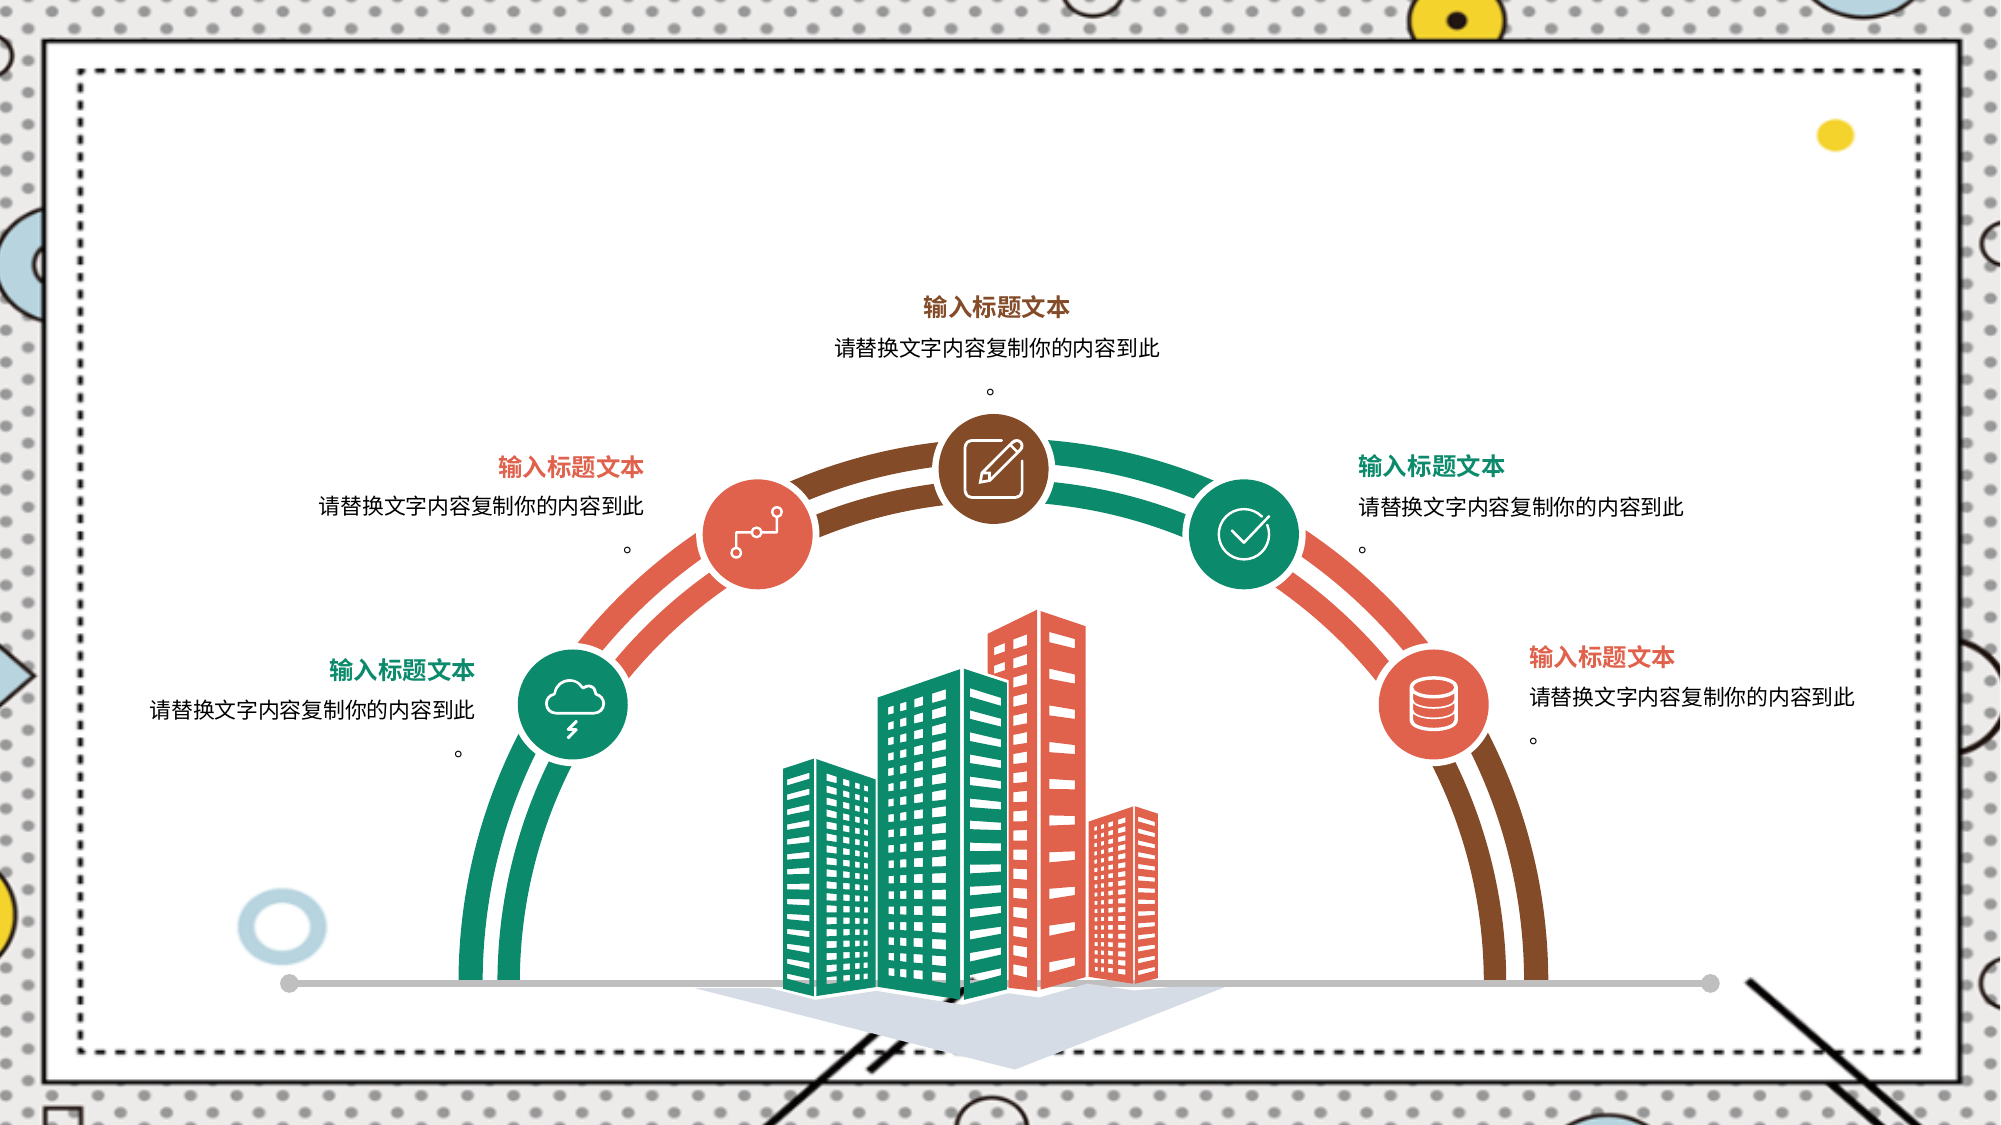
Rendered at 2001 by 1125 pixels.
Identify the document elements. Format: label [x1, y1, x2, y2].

text_box [1182, 439, 1727, 596]
text_box [1371, 630, 1898, 767]
text_box [289, 438, 1711, 1070]
text_box [300, 440, 820, 596]
text_box [131, 642, 635, 775]
text_box [817, 280, 1177, 532]
picture [0, 0, 2001, 1125]
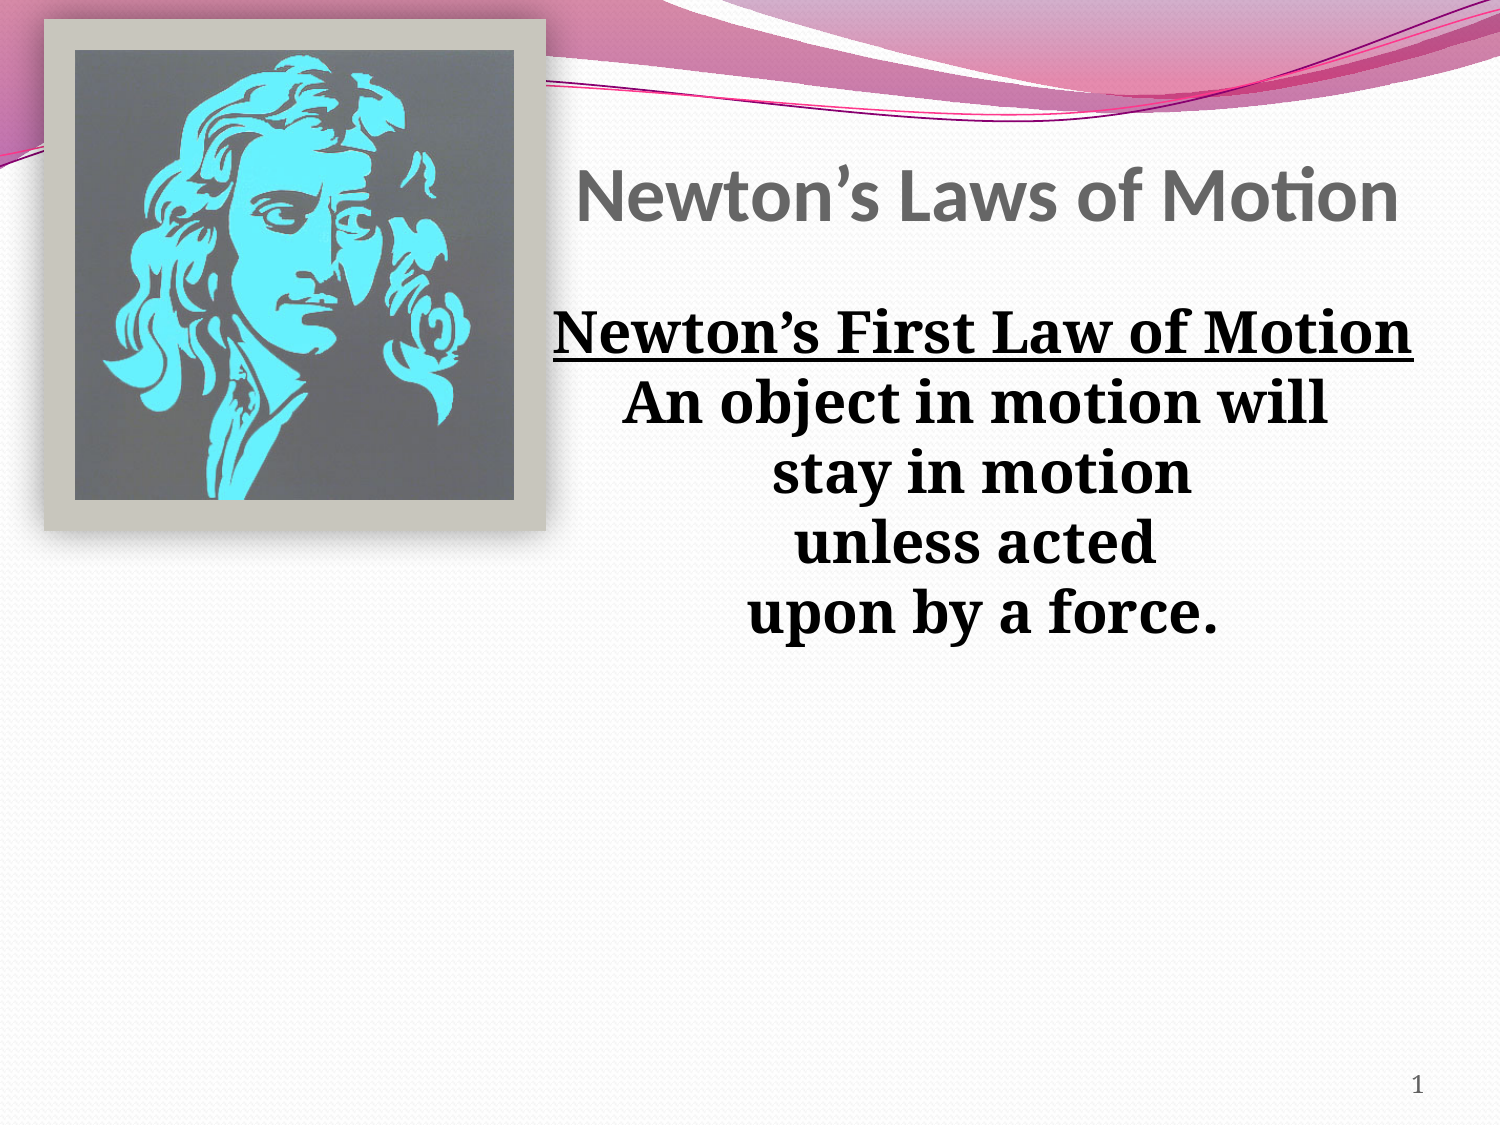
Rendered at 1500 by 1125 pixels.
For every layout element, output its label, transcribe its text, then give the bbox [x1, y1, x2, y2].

title Newton’s Laws of Motion [574, 49, 1451, 238]
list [74, 49, 515, 501]
slide_number 1 [1299, 1042, 1425, 1103]
text_box Newton’s First Law of Motion An object in motion will stay in motion unless acted upon by a force. [537, 287, 1429, 653]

───

(Problem): Among the lines above, the one with "Identify the document" opens the part to repeat and the one with "Rendered at 1500 by 1125 pixels." closes it; repeat only that part exactly, with no pictures.

(Response area):
Identify the document elements. Format: label [x1, y1, x2, y2].

text_box [1182, 439, 1727, 596]
text_box [1371, 630, 1898, 767]
text_box [289, 438, 1711, 1070]
text_box [300, 440, 820, 596]
text_box [131, 642, 635, 775]
text_box [817, 280, 1177, 532]
picture [0, 0, 2001, 1125]
Rendered at 1500 by 1125 pixels.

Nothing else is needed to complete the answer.